Among the investigational compounds TLR3-targeting, the mismatched double-stranded RNA molecule Ampligen®  could offer promise in MS therapy. Ampligen® is a mismatched dsRNA with a high specificity of binding to TLR3, with a subsequent selective activation of genes for IFNs, 2-5 adenylate synthetase, and protein kinase (p68) [23,24]. In contrast to the original molecule, developed in the 1960s by Merck and Co. to reduce tumor formation, and that resulted extremely toxic, the new compound was modified by Johns Hopkins University researchers and made less toxic by adding uridylic acid molecules at specific intervals along the dsRNA chain, so obtaining a particular dsRNA, denoted poly (I): poly (C12U), wherein one of the two polyribonucleotides is polyriboinosinic acid and the other is polyribocytidyl C12, uridylic acid. This new compound, called Ampligen® (for AMPLIfied GENetic activity), capable of stimulating IFN production like poly (I): poly (C), had smaller and rugged molecular structure, and appeared more resistant to molecular unfolding, including denaturation and branching, and this led to an increase in bioactivity, due to higher ability to bind TLR3.
Ampligen® is currently in phase III clinical trial in the treatment of chronic fatigue syndrome/myalgic encephalomyelitis (CFS/ME), an illness that shows remarkable levels of similarity with MS. Indeed, both disorders, show remarkable phenomenological and neuroimmune overlaps . The neuroimmune similarities between MS and CFS/ME are mainly based on shared immunoinflammatory oxidative and nitrosative stress, autoimmune and mitochondrial pathways. Other remarkable levels of similarity concern “the findings produced by neuroimaging techniques, that appear quite similar in both illnesses and show decreased cerebral blood flow, atrophy, gray matter reduction, whit matter hyperintensities, increased cerebral lactate and choline signaling, and lowered acetyl-aspartate levels” . However, the main evidence base supporting the use of Ampligen® in MS therapy is because TLR3 stimulation leads to endogenous induction of IFNβ that has shown to prevent inflammation and demyelination and to also possess neuroprotective activity . In addition, unlike the exogenous IFN used in MS therapy, it does not induce neutralizing antibodies that reduce effectiveness [28,29].

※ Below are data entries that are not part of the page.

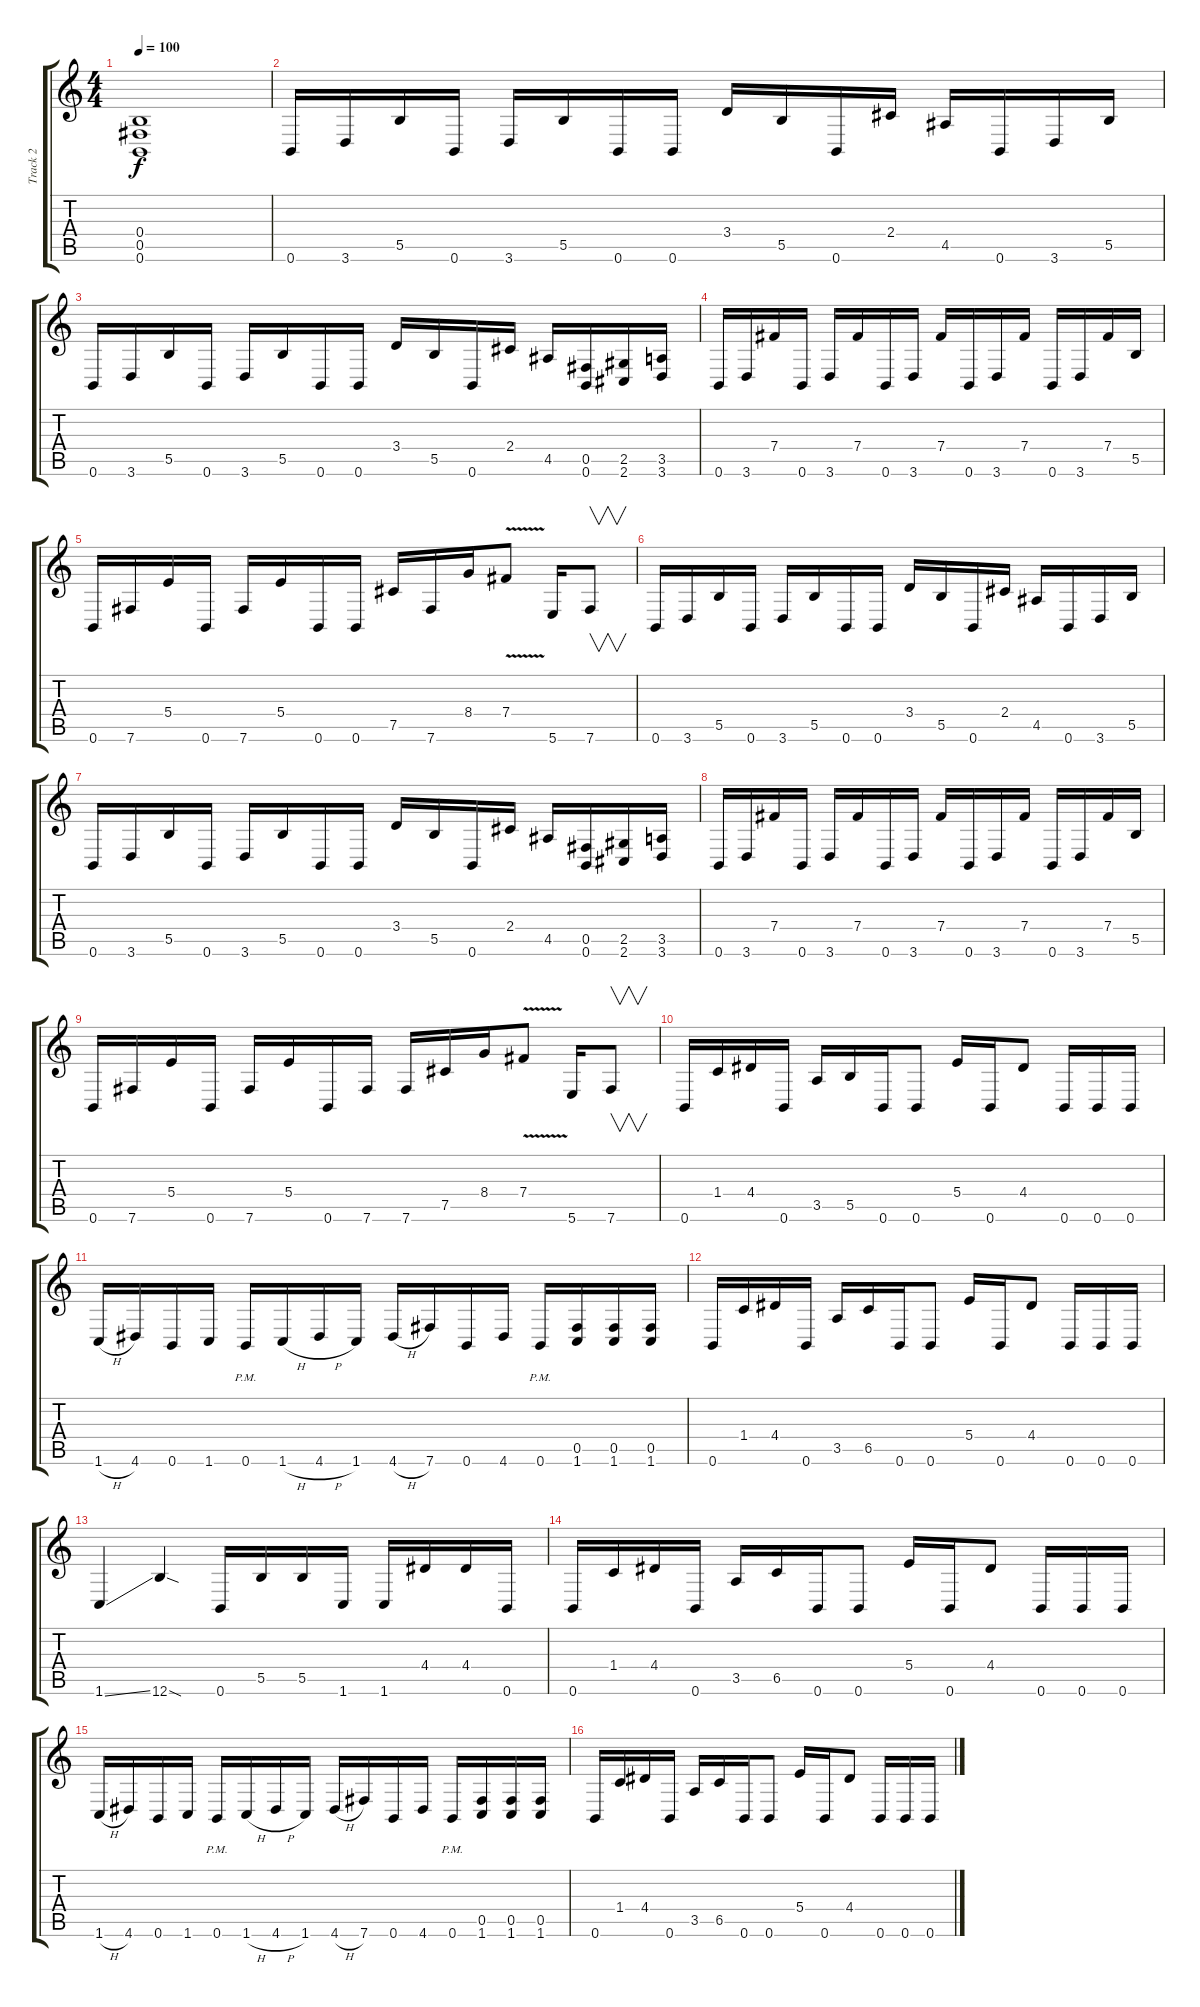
\track ("Track 2" "Track 2") {instrument distortionguitar}
\staff {score tabs}
\tuning (Db4 Ab3 E3 B2 Gb2 B1) {hide}
\ts (4 4)
\tempo 100
\clef g2
\ks c
(0.4 0.5 0.6).1{dy f} |
0.6.16 3.6.16 5.5.16 0.6.16 3.6.16 5.5.16 0.6.16 0.6.16 3.4.16 5.5.16 0.6.16 2.4.16 4.5.16 0.6.16 3.6.16 5.5.16 |
0.6.16 3.6.16 5.5.16 0.6.16 3.6.16 5.5.16 0.6.16 0.6.16 3.4.16 5.5.16 0.6.16 2.4.16 4.5.16 (0.5 0.6).16 (2.5 2.6).16 (3.5 3.6).16 |
0.6.16 3.6.16 7.4.16 0.6.16 3.6.16 7.4.16 0.6.16 3.6.16 7.4.16 0.6.16 3.6.16 7.4.16 0.6.16 3.6.16 7.4.16 5.5.16 |
0.6.16 7.6.16 5.4.16 0.6.16 7.6.16 5.4.16 0.6.16 0.6.16 7.5.16 7.6.16 8.4.16 7.4{v}.8 5.6.16 7.6.8{v} |
0.6.16 3.6.16 5.5.16 0.6.16 3.6.16 5.5.16 0.6.16 0.6.16 3.4.16 5.5.16 0.6.16 2.4.16 4.5.16 0.6.16 3.6.16 5.5.16 |
0.6.16 3.6.16 5.5.16 0.6.16 3.6.16 5.5.16 0.6.16 0.6.16 3.4.16 5.5.16 0.6.16 2.4.16 4.5.16 (0.5 0.6).16 (2.5 2.6).16 (3.5 3.6).16 |
0.6.16 3.6.16 7.4.16 0.6.16 3.6.16 7.4.16 0.6.16 3.6.16 7.4.16 0.6.16 3.6.16 7.4.16 0.6.16 3.6.16 7.4.16 5.5.16 |
0.6.16 7.6.16 5.4.16 0.6.16 7.6.16 5.4.16 0.6.16 7.6.16 7.6.16 7.5.16 8.4.16 7.4{v}.8 5.6.16 7.6.8{v} |
0.6.16 1.4.16 4.4.16 0.6.16 3.5.16 5.5.16 0.6.16 0.6.8 5.4.16 0.6.16 4.4.8 0.6.16 0.6.16 0.6.16 |
1.6{h}.16 4.6.16 0.6.16 1.6.16 0.6{pm}.16 1.6{h}.16 4.6{h}.16 1.6.16 4.6{h}.16 7.6.16 0.6.16 4.6.16 0.6{pm}.16 (0.5 1.6).16 (0.5 1.6).16 (0.5 1.6).16 |
0.6.16 1.4.16 4.4.16 0.6.16 3.5.16 6.5.16 0.6.16 0.6.8 5.4.16 0.6.16 4.4.8 0.6.16 0.6.16 0.6.16 |
1.6{ss}.4 12.6{sod}.4 0.6.16 5.5.16 5.5.16 1.6.16 1.6.16 4.4.16 4.4.16 0.6.16 |
0.6.16 1.4.16 4.4.16 0.6.16 3.5.16 6.5.16 0.6.16 0.6.8 5.4.16 0.6.16 4.4.8 0.6.16 0.6.16 0.6.16 |
1.6{h}.16 4.6.16 0.6.16 1.6.16 0.6{pm}.16 1.6{h}.16 4.6{h}.16 1.6.16 4.6{h}.16 7.6.16 0.6.16 4.6.16 0.6{pm}.16 (0.5 1.6).16 (0.5 1.6).16 (0.5 1.6).16 |
0.6.16 1.4.16 4.4.16 0.6.16 3.5.16 6.5.16 0.6.16 0.6.8 5.4.16 0.6.16 4.4.8 0.6.16 0.6.16 0.6.16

Despite the several therapies proposed to treat MS, none of them has shown to be completely effective. In every case, a strong inflammatory response, TLR-mediated, appears to contribute to this autoimmune disease. Then, a selective inhibition of specific TLRs can provide a proposing device to prevent initiation and progression of MS. In contrast, TLR3 stimulation can improve the MS course, due its ability to enhance IFNβ production. We can conclude that TLR modulation with small molecules acting as TLR-agonists/antagonists might represent an alternative and attractive approach in MS therapy. Another winning point of TLR-targeting drug is that they not show important side effects and toxicity compared with drugs commonly used in MS treatment. This represents an important feature in the therapy of this chronic autoimmune disease that always involves young people who will be compelled to continue the therapy for the rest of their lives.